Conveyed by oratory, preserved by memory and transmitted by legacy, this system of education is related with the everyday life of a people, which makes it meaningful and fulfilling. It becomes a pathway to self-knowledge and truth. The many branches of knowledge and the arts share the cosmogonic base. As Saraswati (1994) has pointed out, the Rathvas and Saoras regard god as the first painter and, interestingly, the painting itself as god. The act of painting thus gets interpreted as ‘reading’ the god. The people receive inspiration for painting in dreams and in altered states of consciousness. While the content of Rathva paintings derives from the pictorial history of the universe — the work of the first painter — the subject-matter of Saora pictographs is life in the underworld as revealed to the priest in dreams and in a state of trance.

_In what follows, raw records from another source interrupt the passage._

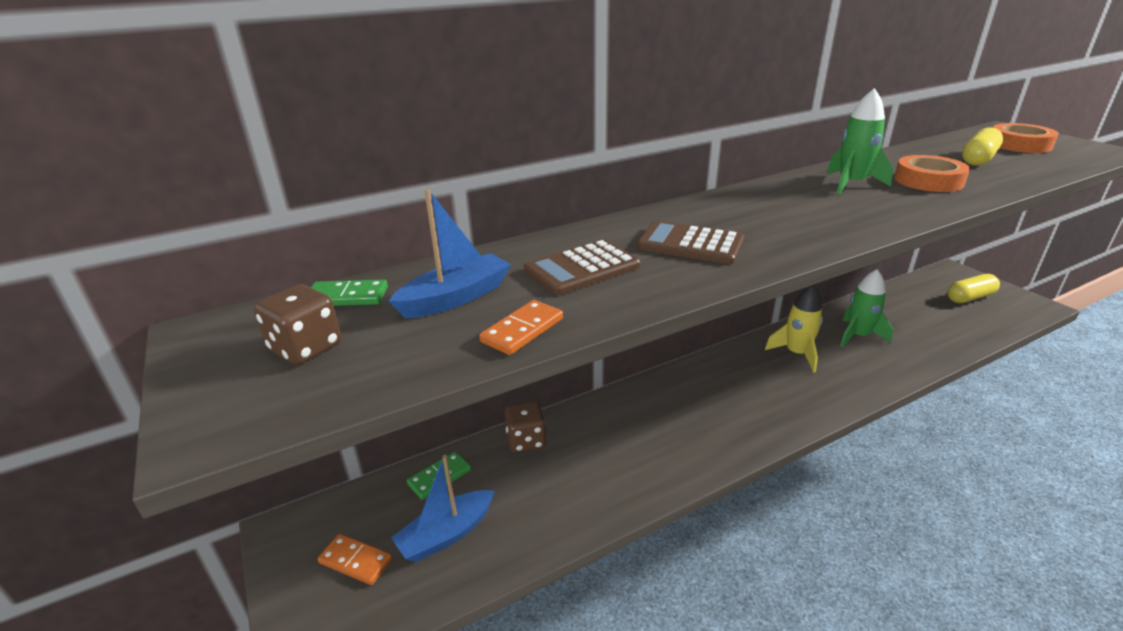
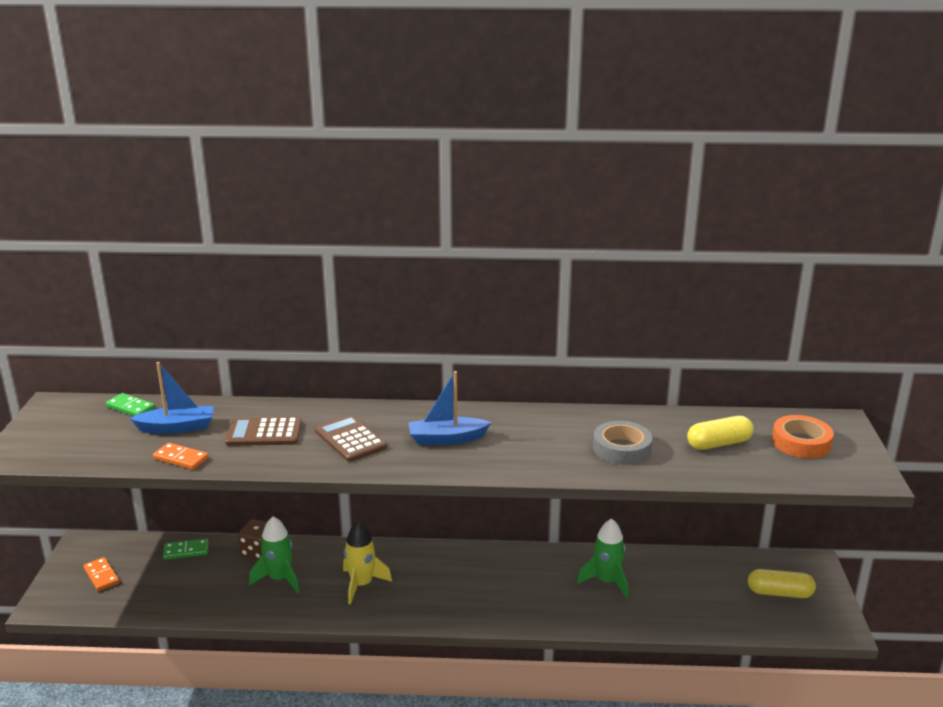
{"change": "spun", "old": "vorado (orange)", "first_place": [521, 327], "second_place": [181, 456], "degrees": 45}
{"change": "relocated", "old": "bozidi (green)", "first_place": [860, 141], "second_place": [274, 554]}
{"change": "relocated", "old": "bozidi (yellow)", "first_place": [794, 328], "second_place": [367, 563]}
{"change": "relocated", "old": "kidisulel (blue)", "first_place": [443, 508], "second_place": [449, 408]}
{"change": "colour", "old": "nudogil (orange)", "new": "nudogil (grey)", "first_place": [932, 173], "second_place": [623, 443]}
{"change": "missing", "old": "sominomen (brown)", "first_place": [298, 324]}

The paintings, songs, dance, theatre — all employ the human body, sensibility and sensitivity to transcend its own limitations to achieve confluence with the Impersonal Principle. The artists, then, are yogis or sadhakas engaged in spiritual pursuits. The inner silence, contemplation and refinement transmute the outer chaos and noise into creative works. This makes for rhythm, harmony and orderliness in the world around.
The concept of art here is not confined to exotica. The artist is not just one of a select few constituting the elite. Each person, being equipped with faculties of expression and appreciation in one or other medium, is an artist. The free lines drawn in leisure by a child are as much a product of art as a portrait drawn by a serious painter; the nautanki of Uttar Pradesh and the rhythmic, co-ordinated patterned movements of village women are as much dance as a Bharatanatyam sequence performed by a celebrated dancer. The experience and participation herein are more important than the stylisation and perfection of the finished product. The issue is one of realising one’s potential and developing it as an integrated aspect of growing up.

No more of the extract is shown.